Loch Leven extends 8+3/4 mi, varying in width between 220 yd and just over 1 mi. It opens onto Camus a' Chois at North Ballachulish, part of Loch Linnhe at its western end. There are nine small islands, some rocky and covered with heather and some just smooth green grass, near the western end of the loch.

The village of Glencoe (A' Chàrnaich) lies on its southern shore. The burial place of the MacDonald clan of Glencoe lies on an island - Eilean Munde, St.Munda's or St Munn's or Saint Fintan Munnu's Island, opposite the village. The island burial place was also shared by the Camerons of Callart, which is on the north shore of the loch, the Stewarts of Ballachulish and Appin and other local families.

The village of Kinlochleven at the head of the loch was established when the aluminium smelter was built there during the first decade of the twentieth century. It was originally the hamlets of Kinlochmore (Inverness-shire) and Kinlochbeg (Argyll) on either side of the River Leven. A road connecting the village to Glencoe and the south was not constructed until 1922: until this date the village could only be reached from the south by boat or on foot. The road on the north of the loch continues on to Fort William (An Gearasdan Inbhir Lochaidh), and was built in 1927.

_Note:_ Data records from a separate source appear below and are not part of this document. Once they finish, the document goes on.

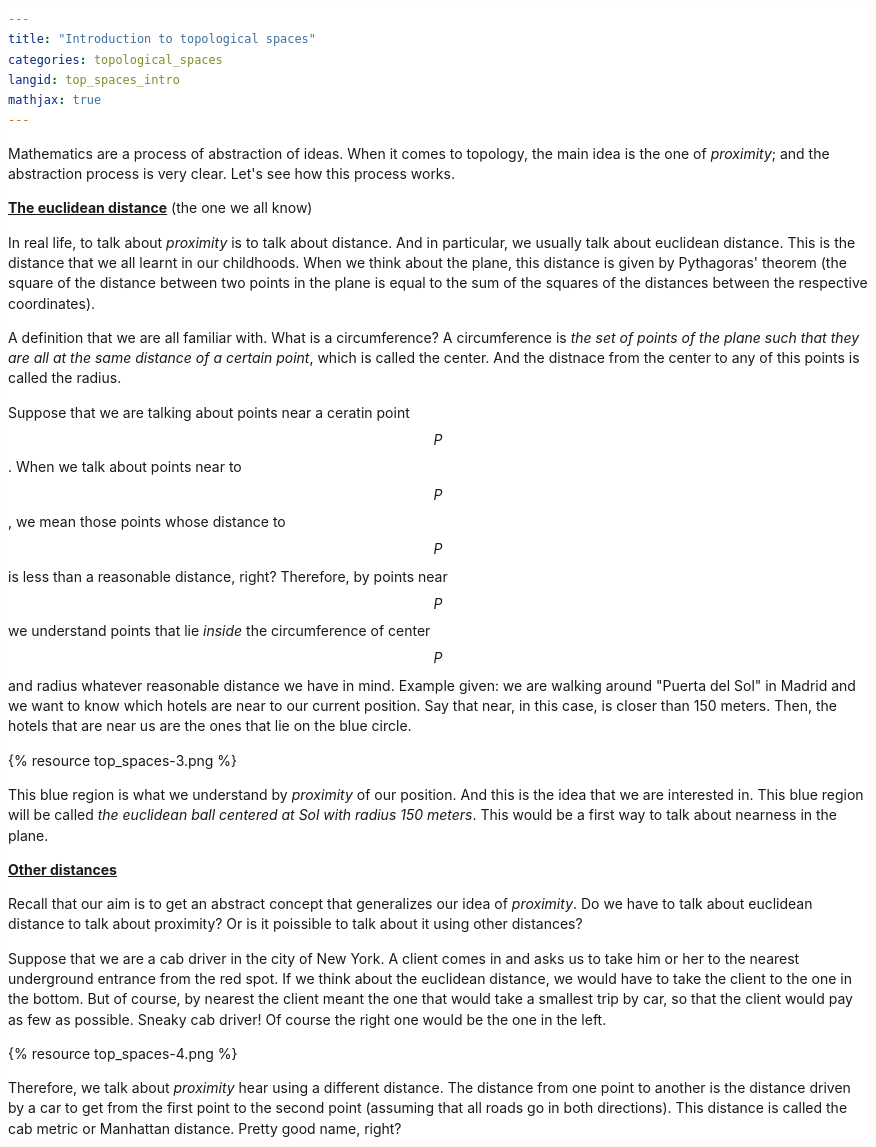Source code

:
 ```yaml
---
title: "Introduction to topological spaces"
categories: topological_spaces
langid: top_spaces_intro
mathjax: true
---
```


Mathematics are a process of abstraction of ideas. When it comes to topology, the main idea is the one of <i>proximity</i>; and the abstraction process is very clear. Let's see how this process works.

<b><u>The euclidean distance</u></b> (the one we all know)

In real life, to talk about <i>proximity</i> is to talk about distance. And in particular, we usually talk about euclidean distance. This is the distance that we all learnt in our childhoods. When we think about the plane, this distance is given by Pythagoras' theorem (the square of the distance between two points in the plane is equal to the sum of the squares of the distances between the respective coordinates).

A definition that we are all familiar with. What is a circumference? A circumference is <i>the set of points of the plane such that they are all at the same distance of a certain point</i>, which is called the center. And the distnace from the center to any of this points is called the radius.

Suppose that we are talking about points near a ceratin point $$P$$. When we talk about points near to $$P$$, we mean those points whose distance to $$P$$ is less than a reasonable distance, right? Therefore, by points near $$P$$ we understand points that lie <i>inside</i> the circumference of center $$P$$ and radius whatever reasonable distance we have in mind. Example given: we are walking around "Puerta del Sol" in Madrid and we want to know which hotels are near to our current position. Say that near, in this case, is closer than 150 meters. Then, the hotels that are near us are the ones that lie on the blue circle.

{% resource top_spaces-3.png %}

This blue region is what we understand by <i>proximity</i> of our position. And this is the idea that we are interested in. This blue region will be called <i>the euclidean ball centered at Sol with radius 150 meters</i>. This would be a first way to talk about nearness in the plane.

<b><u>Other distances</u></b>

Recall that our aim is to get an abstract concept that generalizes our idea of <i>proximity</i>. Do we have to talk about euclidean distance to talk about proximity? Or is it poissible to talk about it using other distances?

Suppose that we are a cab driver in the city of New York. A client comes in and asks us to take him or her to the nearest underground entrance from the red spot. If we think about the euclidean distance, we would have to take the client to the one in the bottom. But of course, by nearest the client meant the one that would take a smallest trip by car, so that the client would pay as few as possible. Sneaky cab driver! Of course the right one would be the one in the left.

{% resource top_spaces-4.png %}

Therefore, we talk about <i>proximity</i> hear using a different distance. The distance from one point to another is the distance driven by a car to get from the first point to the second point (assuming that all roads go in both directions). This distance is called the cab metric or Manhattan distance. Pretty good name, right?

For many years the Ballachulish Ferry plied the route across the mouth of the loch, providing a key link on the A82 between Glasgow and Fort William. In 1975 the Ballachulish Bridge replaced the ferry. Under the bridge lie the narrows of Caolas Mhic Phàdraig. The settlements on either side of this point are North and South Ballachulish - Baile a' Chaolais (the settlement on the narrows). There is a fast tidal stream through the narrows, running up to seven knots at springs; it is wise, therefore, to time and match any passage through the narrows with the tides. Further up the loch there are several other narrows - principally Caolas na Con - with significant, but diminishing tidal streams. The Caolas na Con represented a considerable barrier to shipping, restricting the size of vessels that could reach Kinlochleven, however in 1907 the channel was dredged and the silt-bearing Allt Gleann a' Chaolais diverted to allow ships bringing bauxite alumina to reach the smelter at Kinlochleven.